Seja vazando conversas privadas e íntimas que nada tem a ver com processos e muito menos configuram crimes, mas que permite ao juízo público condenar - e aí tivemos exemplos que vão de empresários a políticos passando por jornalista - seja vazando acusações de delatores que não apresentam nenhuma prova do que dizem.
Agora a coisa mudou. Com o caso do suposto membro do TCC, a Lava Jato inaugurou os vazamentos que não consistem em atacar e interferir na política por meio da destruição de reputações, mas em elogiar seus membros, mais notadamente, Sérgio Moro.

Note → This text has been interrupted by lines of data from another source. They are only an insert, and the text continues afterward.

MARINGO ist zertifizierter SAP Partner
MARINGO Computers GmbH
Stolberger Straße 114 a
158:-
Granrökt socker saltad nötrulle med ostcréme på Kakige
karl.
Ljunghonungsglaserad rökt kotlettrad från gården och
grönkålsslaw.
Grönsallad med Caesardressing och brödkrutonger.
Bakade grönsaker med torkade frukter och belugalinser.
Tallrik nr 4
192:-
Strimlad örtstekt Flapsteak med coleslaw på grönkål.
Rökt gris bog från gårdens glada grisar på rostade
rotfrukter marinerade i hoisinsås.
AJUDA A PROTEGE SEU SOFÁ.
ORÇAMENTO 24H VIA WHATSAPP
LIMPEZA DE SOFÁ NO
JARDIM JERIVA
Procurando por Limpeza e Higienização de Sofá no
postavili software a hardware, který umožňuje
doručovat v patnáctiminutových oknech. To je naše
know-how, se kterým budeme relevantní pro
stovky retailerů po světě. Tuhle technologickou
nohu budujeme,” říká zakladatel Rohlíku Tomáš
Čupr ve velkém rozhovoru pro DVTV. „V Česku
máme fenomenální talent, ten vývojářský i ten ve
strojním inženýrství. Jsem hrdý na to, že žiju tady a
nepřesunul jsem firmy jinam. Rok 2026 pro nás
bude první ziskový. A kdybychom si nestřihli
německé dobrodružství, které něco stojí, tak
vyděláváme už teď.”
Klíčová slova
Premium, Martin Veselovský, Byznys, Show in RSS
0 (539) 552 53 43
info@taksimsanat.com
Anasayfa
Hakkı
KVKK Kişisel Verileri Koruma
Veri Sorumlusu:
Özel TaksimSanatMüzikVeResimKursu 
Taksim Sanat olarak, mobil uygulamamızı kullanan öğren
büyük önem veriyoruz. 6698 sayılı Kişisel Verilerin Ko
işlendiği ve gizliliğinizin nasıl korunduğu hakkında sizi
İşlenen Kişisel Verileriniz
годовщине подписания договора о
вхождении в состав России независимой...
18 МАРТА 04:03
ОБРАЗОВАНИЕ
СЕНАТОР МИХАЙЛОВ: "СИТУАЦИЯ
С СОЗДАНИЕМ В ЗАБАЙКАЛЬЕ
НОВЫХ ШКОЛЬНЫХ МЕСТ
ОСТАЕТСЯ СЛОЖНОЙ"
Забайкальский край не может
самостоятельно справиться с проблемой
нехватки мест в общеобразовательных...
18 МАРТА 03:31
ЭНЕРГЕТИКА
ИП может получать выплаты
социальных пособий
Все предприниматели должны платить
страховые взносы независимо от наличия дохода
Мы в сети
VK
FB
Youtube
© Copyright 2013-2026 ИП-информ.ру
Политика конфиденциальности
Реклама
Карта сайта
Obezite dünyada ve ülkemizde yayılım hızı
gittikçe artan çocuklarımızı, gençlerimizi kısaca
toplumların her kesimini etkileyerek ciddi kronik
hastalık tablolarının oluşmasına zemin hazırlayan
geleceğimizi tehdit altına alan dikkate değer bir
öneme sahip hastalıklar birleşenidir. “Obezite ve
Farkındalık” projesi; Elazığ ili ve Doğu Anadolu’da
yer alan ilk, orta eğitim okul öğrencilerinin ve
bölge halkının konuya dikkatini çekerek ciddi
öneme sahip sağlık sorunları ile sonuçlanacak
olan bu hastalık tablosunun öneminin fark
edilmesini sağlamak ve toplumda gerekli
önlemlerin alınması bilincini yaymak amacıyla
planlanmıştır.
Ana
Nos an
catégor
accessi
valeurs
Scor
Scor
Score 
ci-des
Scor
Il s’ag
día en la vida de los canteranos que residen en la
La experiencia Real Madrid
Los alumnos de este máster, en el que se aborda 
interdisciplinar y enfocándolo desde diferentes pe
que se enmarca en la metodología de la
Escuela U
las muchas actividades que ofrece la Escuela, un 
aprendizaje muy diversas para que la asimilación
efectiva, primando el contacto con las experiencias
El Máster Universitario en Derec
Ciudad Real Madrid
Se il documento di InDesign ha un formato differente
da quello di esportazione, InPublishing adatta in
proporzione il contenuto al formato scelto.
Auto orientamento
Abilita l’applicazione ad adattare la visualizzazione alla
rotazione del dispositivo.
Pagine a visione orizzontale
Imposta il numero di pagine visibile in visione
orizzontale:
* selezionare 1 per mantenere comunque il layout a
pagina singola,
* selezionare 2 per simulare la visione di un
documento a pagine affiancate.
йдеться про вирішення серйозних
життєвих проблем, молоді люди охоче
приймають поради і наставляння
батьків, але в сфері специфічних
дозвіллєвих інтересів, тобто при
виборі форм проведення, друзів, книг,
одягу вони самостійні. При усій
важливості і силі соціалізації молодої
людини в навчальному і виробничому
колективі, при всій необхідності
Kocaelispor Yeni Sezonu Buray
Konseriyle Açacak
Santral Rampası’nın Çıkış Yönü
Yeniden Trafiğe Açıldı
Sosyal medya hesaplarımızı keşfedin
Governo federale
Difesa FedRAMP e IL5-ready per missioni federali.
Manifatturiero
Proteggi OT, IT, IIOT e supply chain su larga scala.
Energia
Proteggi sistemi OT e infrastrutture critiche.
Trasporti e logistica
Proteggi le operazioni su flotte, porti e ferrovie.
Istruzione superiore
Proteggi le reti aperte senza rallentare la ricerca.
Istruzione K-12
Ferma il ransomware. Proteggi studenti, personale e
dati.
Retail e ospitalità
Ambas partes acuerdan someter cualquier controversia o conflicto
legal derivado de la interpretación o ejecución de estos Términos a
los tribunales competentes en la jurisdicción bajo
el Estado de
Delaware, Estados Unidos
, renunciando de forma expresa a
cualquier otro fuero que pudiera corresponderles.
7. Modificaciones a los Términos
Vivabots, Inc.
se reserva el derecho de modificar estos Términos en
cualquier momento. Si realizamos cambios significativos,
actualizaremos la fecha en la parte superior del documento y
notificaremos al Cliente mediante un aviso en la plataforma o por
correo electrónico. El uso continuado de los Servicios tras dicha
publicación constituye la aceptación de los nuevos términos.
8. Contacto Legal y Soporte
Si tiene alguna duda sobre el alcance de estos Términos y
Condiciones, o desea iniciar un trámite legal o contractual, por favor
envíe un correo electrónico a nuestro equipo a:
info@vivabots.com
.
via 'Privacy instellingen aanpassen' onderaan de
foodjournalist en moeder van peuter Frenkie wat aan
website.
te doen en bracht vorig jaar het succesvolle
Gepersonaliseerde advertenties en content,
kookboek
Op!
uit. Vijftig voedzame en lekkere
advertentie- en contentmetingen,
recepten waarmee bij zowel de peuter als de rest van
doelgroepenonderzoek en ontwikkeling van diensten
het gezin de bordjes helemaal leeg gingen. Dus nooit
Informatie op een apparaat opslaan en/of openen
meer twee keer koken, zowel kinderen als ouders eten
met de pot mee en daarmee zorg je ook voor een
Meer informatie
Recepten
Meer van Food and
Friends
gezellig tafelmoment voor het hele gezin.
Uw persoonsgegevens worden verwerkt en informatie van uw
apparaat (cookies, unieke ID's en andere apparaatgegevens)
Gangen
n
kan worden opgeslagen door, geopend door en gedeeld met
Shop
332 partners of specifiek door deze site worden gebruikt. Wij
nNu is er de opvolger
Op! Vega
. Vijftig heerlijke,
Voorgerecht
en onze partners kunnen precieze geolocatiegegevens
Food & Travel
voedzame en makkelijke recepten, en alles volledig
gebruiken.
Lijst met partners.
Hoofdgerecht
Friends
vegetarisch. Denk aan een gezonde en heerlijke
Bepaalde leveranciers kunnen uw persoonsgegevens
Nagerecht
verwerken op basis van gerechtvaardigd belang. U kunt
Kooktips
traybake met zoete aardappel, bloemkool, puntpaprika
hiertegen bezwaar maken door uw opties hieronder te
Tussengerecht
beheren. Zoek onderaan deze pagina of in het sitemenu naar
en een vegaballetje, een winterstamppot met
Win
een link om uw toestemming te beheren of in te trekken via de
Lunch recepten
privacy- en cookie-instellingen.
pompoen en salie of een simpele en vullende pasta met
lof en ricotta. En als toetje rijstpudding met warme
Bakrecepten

Mas, obviamente, não foi apenas isso. Como operação política que sempre foi, não poderia faltar elementos políticos nessa estratégia. Além do elogio, obviamente, tinha que aparecer o PT na história - o recibo cabal de que o núcleo curitibano da Lava Jato sempre teve como meta destruir o inimigo que elegeram para perseguir e destruir.
E o fazem irresponsavelmente porque a clara intenção é mobilizar esse símbolo, o PT, para inflamar ainda mais as polarizações políticas da sociedade brasileira. O caras apostam, irresponsavelmente, no caos.
Como já se sabe, um promotor de Justiça que conhece o suposto membro do PCC já disse que, ao contrário do que foi dito pela Lava Jato, ele não era tesoureiro, passa longe de estar perto do topo da hierarquia da organização criminosa. Trocando em miúdos, é um ninguém. E isso suscita, inevitavelmente, a desconfiança de que a coisa foi armada para esse fim. O que deveria ser, obviamente, investigado para saber se esse cara foi pago e orientado para dizer o que disse.
Mas chegamos a um estado de coisas tão absurdo nesse país que o órgão que detém esse poder de investigação é chefiado pelo cara que está envolvido até o pescoço nosso. Sim, Sérgio Moro é chefe da Polícia Federal, ou seja, o cara que manda na PF é membro dessa organização criminosa. Sim, o núcleo curitibano da Lava Jato é uma organização criminosa, tal e qual como está mais do que demonstrado.
Trocando em miúdos, o que temos atualmente no Brasil é esse estado de lisergia política em que um cara que comete crimes continua os cometendo utilizando o Estado para tanto, como já era o cara quando atuava como juiz federal.
Isso que deveria ser debatido a fundo hoje, mas sabemos que não será porque os meios pelos quais essas questões deveriam ser pautadas gostam dos crimes da Lava Jato, principalmente por conta de seus efeitos políticos notórios, como a manutenção de Lula fora de qualquer possibilidade de disputar eleições.